Aufgabe> Schreib die Zeilen zwischen der Zeile mit „Бронзов медал за Лъчезар Даскалов“ und der Zeile mit „и още двама алпинисти засега остават“, beide eingeschlossen, noch einmal ab und tausche dabei „катерене“ gegen „изкачване“. Alles andere bleibt unverändert.

Gesammelte Daten:
⁂
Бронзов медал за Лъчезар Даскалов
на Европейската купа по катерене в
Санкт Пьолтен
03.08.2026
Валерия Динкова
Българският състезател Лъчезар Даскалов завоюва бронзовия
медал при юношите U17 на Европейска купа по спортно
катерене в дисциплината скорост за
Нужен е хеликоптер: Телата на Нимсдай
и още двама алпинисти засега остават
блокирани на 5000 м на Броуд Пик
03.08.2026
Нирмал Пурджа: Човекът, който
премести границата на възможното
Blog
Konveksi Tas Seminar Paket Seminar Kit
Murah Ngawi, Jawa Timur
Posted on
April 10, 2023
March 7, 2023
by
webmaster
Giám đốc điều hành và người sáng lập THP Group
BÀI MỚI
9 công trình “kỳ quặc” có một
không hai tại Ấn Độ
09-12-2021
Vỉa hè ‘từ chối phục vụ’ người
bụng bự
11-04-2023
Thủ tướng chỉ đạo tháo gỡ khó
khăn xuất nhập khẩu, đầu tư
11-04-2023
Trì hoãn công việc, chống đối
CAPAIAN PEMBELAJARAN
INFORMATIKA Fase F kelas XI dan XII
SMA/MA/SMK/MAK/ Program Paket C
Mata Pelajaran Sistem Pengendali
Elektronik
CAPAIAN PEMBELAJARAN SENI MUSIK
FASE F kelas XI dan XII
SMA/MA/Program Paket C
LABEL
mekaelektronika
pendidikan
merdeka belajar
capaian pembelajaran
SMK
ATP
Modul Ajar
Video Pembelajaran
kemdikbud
⁂
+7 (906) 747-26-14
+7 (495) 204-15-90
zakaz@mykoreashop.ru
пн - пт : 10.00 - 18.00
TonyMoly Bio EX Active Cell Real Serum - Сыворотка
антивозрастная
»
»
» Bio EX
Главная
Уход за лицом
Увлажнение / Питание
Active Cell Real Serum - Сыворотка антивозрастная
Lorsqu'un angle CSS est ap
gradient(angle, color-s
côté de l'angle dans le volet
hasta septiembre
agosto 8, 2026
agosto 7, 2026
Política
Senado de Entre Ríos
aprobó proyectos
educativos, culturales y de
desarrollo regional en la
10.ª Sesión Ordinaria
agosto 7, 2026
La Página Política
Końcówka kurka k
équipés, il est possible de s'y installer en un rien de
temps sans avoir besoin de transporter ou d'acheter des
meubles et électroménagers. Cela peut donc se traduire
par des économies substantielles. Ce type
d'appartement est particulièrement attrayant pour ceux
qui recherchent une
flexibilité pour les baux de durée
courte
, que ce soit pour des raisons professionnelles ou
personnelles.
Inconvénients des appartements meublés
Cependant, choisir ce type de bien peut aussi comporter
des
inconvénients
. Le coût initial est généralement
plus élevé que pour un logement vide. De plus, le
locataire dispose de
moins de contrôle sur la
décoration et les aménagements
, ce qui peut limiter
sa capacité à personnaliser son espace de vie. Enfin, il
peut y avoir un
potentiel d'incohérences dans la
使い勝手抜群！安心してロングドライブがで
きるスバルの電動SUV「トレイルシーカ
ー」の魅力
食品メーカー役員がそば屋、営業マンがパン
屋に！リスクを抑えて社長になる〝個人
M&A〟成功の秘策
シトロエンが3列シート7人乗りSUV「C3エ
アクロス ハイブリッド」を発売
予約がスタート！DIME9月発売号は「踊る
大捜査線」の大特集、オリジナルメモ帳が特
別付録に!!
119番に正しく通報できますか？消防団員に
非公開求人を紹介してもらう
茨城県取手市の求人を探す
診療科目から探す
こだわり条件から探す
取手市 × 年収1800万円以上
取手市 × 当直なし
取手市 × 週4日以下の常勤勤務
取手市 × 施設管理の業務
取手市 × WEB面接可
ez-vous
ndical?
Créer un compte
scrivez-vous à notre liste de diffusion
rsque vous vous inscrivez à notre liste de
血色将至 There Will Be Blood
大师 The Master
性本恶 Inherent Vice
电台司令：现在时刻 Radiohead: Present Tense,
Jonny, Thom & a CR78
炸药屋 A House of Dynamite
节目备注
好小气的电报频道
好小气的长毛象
⁂
Lösung>
Бронзов медал за Лъчезар Даскалов
на Европейската купа по изкачване в
Санкт Пьолтен
03.08.2026
Валерия Динкова
Българският състезател Лъчезар Даскалов завоюва бронзовия
медал при юношите U17 на Европейска купа по спортно
изкачване в дисциплината скорост за
Нужен е хеликоптер: Телата на Нимсдай
и още двама алпинисти засега остават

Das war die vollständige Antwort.